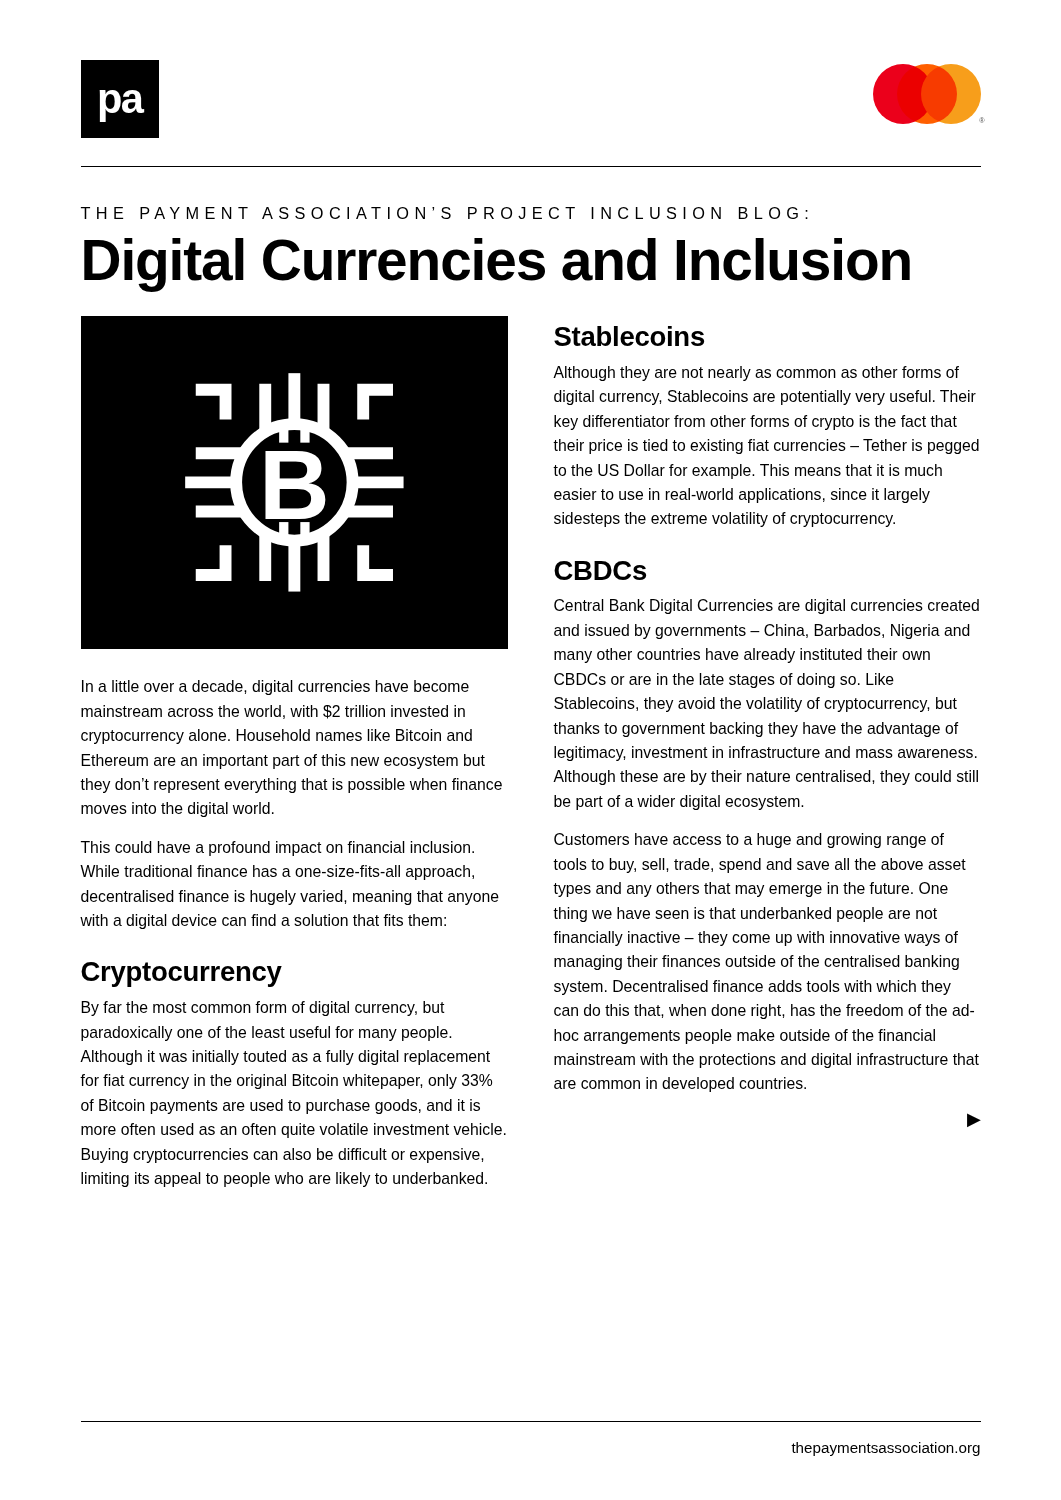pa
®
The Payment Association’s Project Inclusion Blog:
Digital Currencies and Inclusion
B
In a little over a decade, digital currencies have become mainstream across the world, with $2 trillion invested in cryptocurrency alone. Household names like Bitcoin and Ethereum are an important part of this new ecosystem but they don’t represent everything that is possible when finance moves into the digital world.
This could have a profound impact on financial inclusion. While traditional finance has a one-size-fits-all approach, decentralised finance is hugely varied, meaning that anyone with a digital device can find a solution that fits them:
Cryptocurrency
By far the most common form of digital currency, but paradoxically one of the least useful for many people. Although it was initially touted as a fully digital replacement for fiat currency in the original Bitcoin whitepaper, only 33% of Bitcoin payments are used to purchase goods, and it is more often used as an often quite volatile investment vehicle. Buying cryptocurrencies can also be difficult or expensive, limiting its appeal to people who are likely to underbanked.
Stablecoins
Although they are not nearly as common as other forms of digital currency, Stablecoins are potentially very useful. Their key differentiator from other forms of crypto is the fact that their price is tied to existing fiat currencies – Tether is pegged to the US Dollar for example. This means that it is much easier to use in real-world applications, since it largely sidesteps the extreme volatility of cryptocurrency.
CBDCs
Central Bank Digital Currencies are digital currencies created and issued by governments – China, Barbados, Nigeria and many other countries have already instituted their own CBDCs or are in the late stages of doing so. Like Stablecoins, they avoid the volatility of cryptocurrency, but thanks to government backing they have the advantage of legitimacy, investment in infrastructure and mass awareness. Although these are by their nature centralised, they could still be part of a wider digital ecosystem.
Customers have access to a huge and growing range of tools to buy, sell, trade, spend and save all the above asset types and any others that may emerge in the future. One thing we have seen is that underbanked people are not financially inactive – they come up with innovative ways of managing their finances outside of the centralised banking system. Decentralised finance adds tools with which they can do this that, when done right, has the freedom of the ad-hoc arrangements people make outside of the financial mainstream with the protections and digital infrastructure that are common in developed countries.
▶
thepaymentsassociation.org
---
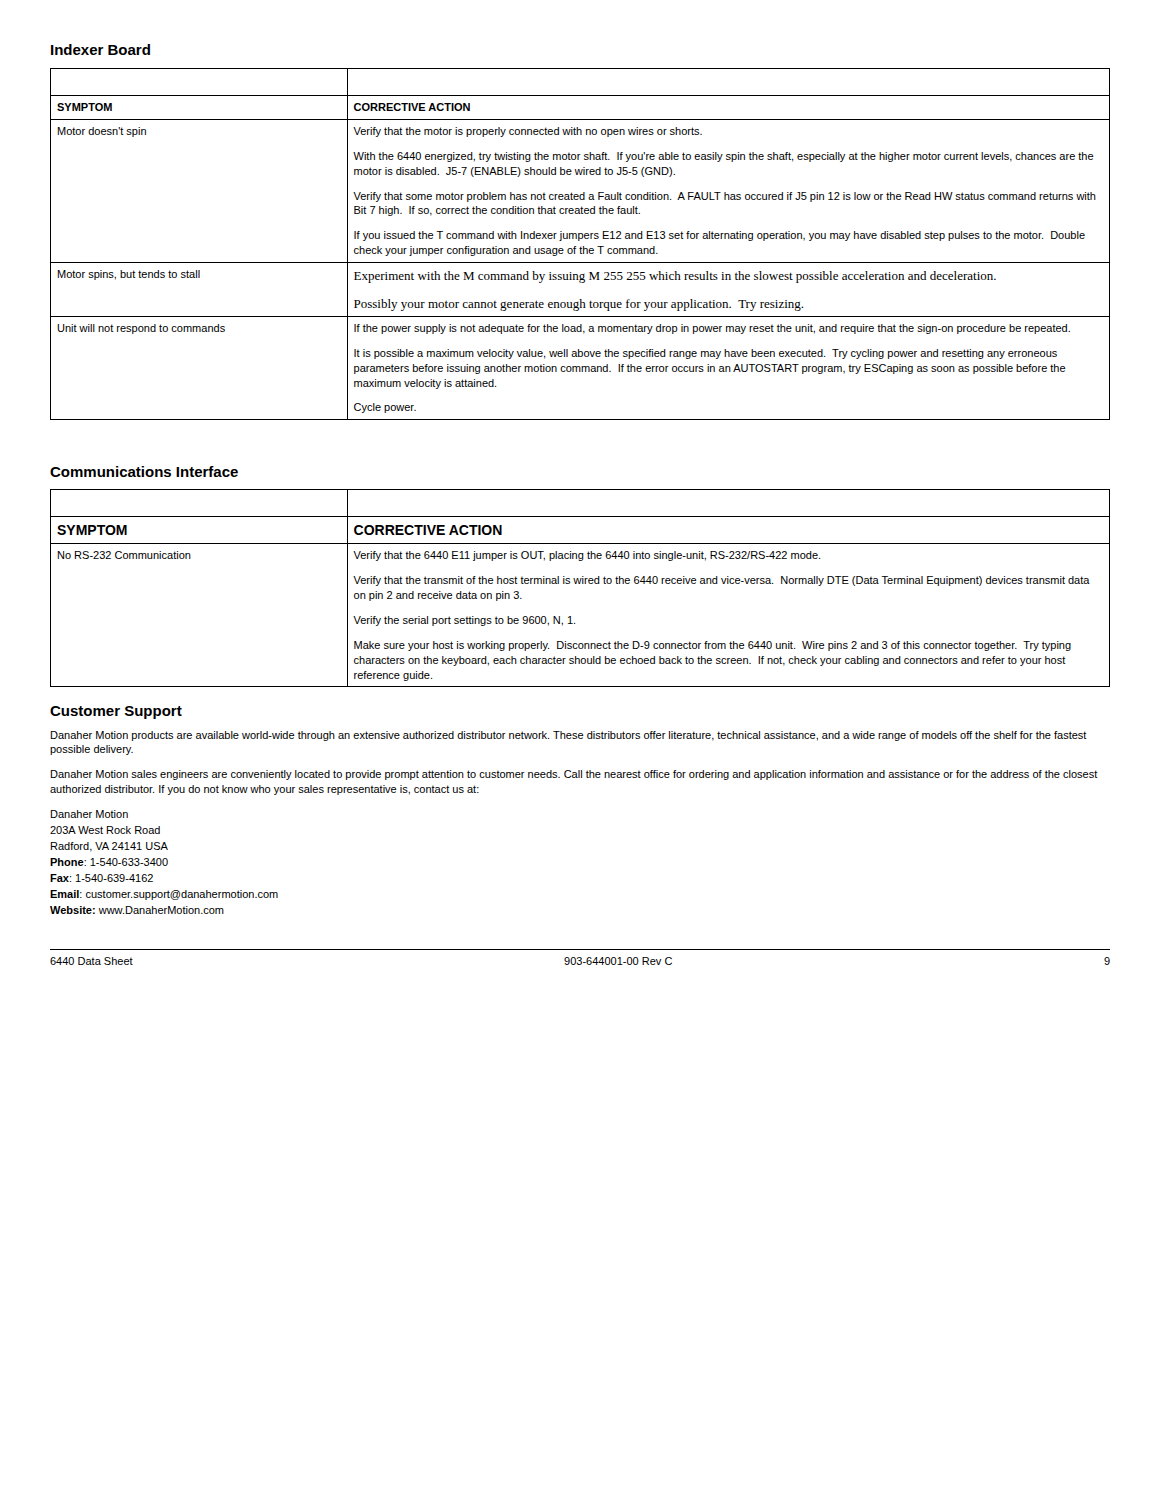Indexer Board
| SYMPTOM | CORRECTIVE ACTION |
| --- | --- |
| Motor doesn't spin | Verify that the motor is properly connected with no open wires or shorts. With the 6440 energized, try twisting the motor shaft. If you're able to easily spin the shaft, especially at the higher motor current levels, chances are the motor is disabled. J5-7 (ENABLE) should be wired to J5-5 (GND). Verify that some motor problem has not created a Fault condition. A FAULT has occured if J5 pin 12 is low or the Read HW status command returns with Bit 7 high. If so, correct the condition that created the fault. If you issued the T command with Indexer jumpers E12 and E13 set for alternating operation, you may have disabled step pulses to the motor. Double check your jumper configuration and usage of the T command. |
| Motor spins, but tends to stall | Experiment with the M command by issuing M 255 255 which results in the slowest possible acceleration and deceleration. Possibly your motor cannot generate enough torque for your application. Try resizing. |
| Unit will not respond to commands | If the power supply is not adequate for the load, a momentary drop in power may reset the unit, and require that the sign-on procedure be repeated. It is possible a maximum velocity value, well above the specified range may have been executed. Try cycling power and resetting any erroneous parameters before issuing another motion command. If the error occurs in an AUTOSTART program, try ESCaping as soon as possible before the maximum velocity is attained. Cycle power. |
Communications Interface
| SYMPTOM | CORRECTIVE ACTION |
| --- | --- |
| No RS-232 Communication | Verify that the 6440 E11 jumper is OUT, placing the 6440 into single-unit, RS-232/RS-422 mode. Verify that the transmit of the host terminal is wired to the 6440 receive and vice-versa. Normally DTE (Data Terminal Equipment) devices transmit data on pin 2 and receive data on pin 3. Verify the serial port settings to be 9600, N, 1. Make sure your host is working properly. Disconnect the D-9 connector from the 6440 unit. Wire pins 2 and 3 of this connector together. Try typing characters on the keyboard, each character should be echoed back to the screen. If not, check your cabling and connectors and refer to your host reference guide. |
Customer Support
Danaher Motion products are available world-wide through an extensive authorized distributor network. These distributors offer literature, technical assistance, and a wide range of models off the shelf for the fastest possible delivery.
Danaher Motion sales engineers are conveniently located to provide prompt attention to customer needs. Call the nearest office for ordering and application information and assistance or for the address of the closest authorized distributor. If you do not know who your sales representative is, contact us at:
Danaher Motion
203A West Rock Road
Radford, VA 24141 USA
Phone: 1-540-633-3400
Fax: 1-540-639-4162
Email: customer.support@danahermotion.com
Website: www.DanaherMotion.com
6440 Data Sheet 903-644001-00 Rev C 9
---
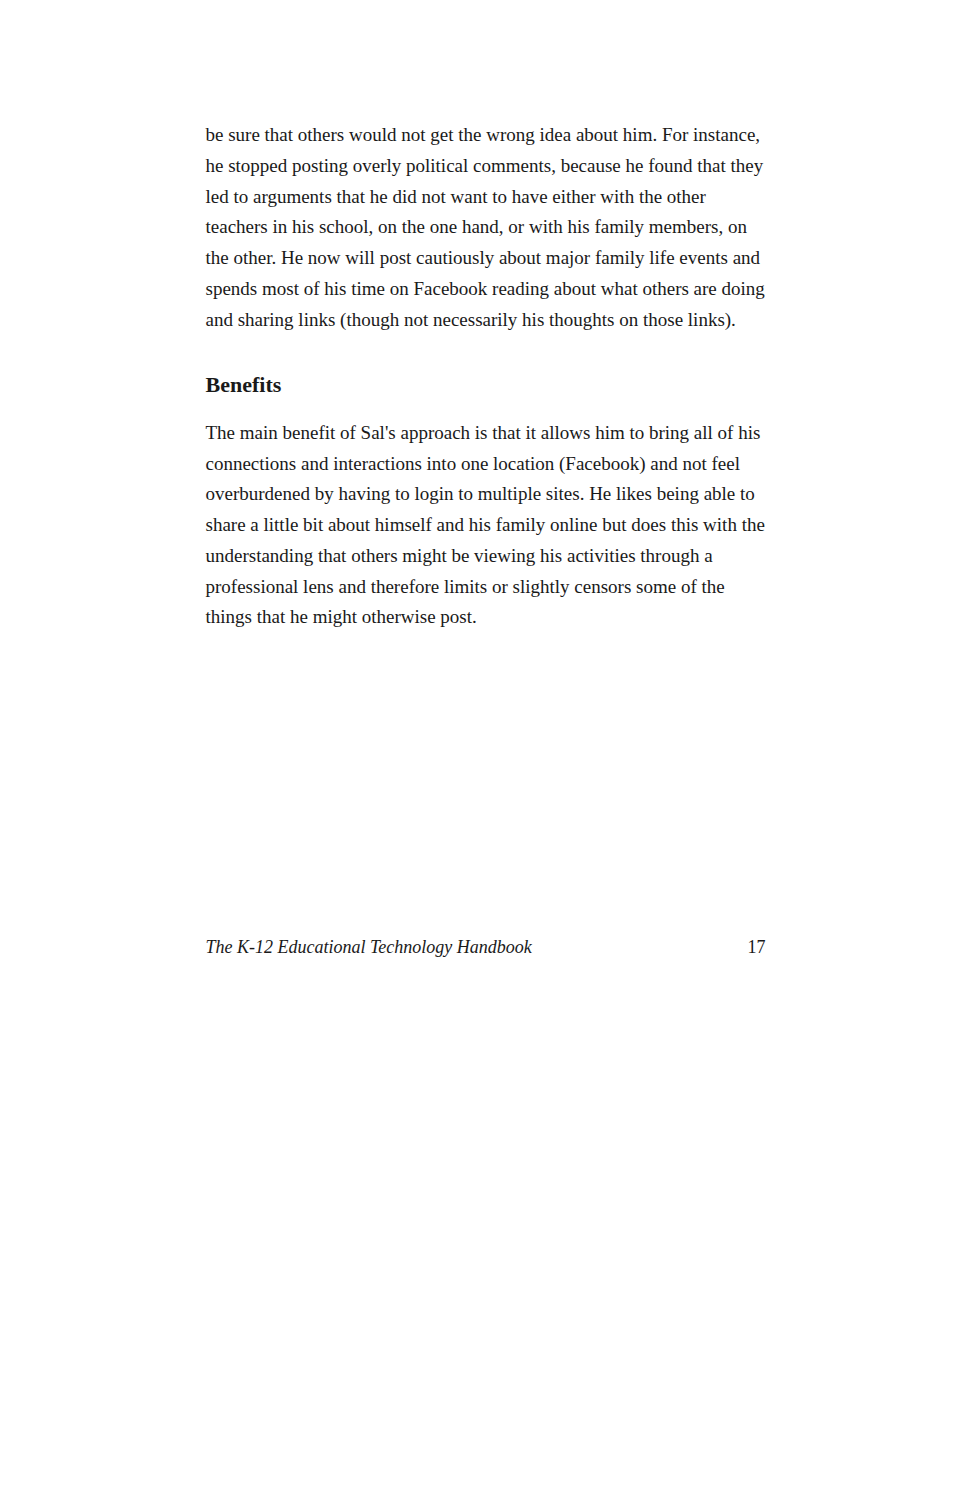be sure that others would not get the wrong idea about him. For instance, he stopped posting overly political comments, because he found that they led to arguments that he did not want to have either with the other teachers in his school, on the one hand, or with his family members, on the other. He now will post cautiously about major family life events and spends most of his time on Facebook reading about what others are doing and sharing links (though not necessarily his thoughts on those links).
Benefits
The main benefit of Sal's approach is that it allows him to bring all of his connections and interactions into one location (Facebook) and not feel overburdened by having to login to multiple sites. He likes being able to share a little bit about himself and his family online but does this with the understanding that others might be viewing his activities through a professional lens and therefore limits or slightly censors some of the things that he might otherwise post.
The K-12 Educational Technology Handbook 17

_Work required_
Copy out each line from the preceding entries that mentions the word "should".

_Result for this task_
| Motor doesn't spin | Verify that the motor is properly connected with no open wires or shorts. With the 6440 energized, try twisting the motor shaft. If you're able to easily spin the shaft, especially at the higher motor current levels, chances are the motor is disabled. J5-7 (ENABLE) should be wired to J5-5 (GND). Verify that some motor problem has not created a Fault condition. A FAULT has occured if J5 pin 12 is low or the Read HW status command returns with Bit 7 high. If so, correct the condition that created the fault. If you issued the T command with Indexer jumpers E12 and E13 set for alternating operation, you may have disabled step pulses to the motor. Double check your jumper configuration and usage of the T command. |
| No RS-232 Communication | Verify that the 6440 E11 jumper is OUT, placing the 6440 into single-unit, RS-232/RS-422 mode. Verify that the transmit of the host terminal is wired to the 6440 receive and vice-versa. Normally DTE (Data Terminal Equipment) devices transmit data on pin 2 and receive data on pin 3. Verify the serial port settings to be 9600, N, 1. Make sure your host is working properly. Disconnect the D-9 connector from the 6440 unit. Wire pins 2 and 3 of this connector together. Try typing characters on the keyboard, each character should be echoed back to the screen. If not, check your cabling and connectors and refer to your host reference guide. |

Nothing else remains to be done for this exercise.